§ Problem statement
State how many lines in the material below contain the word "flights". Reply with the number alone.

§ Provided information
—————
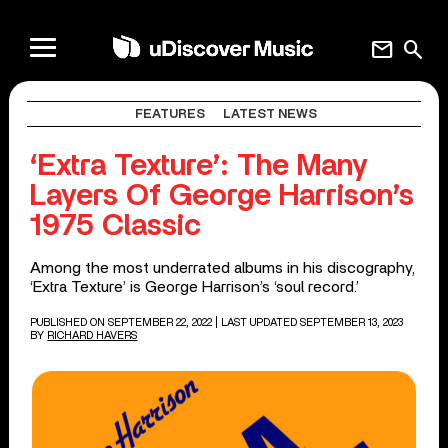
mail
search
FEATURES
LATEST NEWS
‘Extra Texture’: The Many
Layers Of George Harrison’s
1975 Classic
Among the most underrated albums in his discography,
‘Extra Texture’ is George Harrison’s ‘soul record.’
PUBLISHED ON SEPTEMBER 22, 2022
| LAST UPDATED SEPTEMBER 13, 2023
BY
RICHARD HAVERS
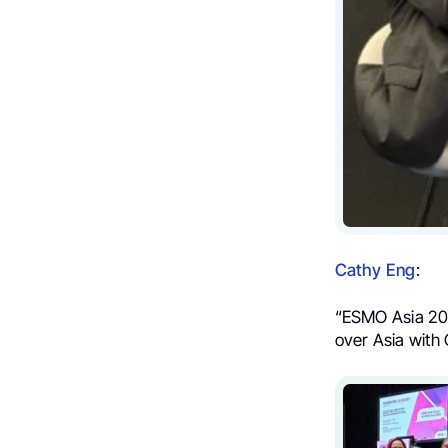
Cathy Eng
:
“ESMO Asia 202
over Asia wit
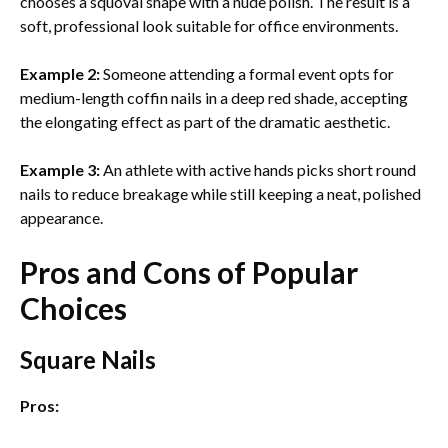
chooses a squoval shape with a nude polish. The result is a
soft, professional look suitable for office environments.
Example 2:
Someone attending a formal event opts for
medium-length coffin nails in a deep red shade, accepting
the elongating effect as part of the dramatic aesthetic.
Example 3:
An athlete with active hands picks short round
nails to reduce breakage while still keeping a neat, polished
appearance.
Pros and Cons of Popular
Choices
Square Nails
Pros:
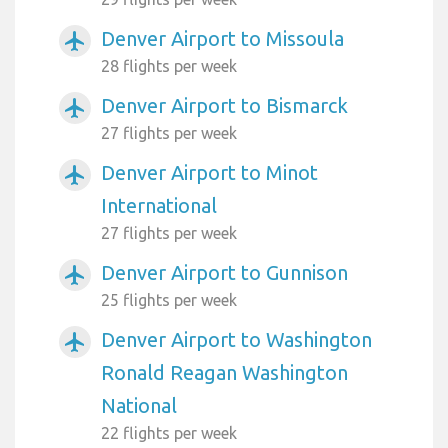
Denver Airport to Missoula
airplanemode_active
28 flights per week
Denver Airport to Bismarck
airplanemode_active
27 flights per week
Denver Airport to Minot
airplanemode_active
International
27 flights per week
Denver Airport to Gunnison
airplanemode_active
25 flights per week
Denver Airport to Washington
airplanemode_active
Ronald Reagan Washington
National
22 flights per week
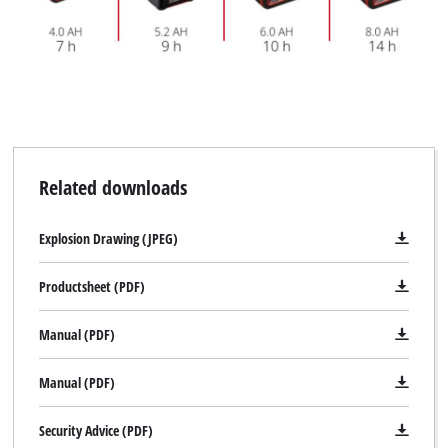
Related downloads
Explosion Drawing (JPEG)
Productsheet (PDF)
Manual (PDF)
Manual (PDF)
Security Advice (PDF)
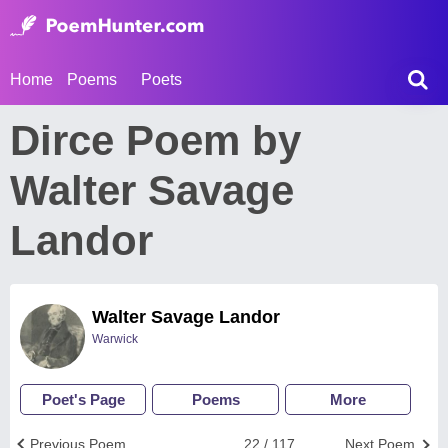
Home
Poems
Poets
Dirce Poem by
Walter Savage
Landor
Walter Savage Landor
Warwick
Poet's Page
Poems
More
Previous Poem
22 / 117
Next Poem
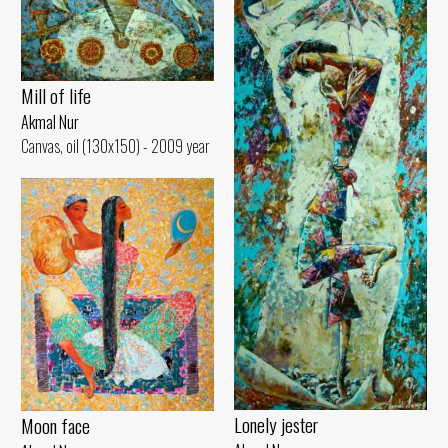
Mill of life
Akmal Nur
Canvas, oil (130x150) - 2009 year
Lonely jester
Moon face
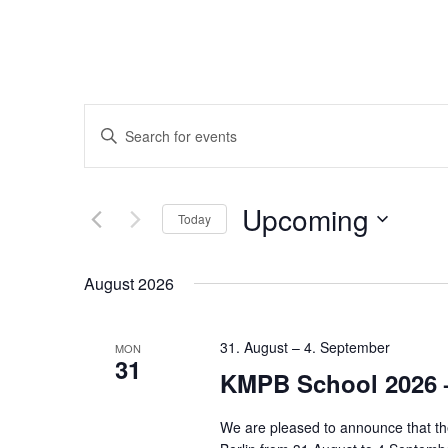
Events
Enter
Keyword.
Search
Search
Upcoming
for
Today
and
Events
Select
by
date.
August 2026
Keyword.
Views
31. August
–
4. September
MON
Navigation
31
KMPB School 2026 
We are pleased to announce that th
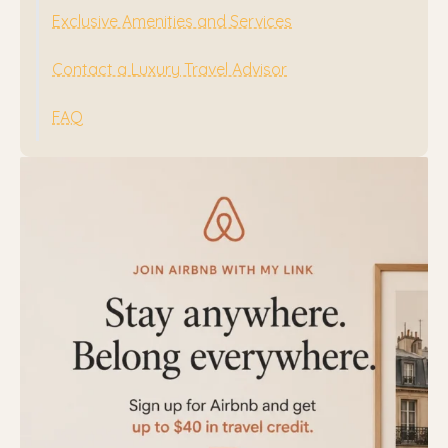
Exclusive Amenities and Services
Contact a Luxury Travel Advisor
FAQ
—————
§ Exercise answer
5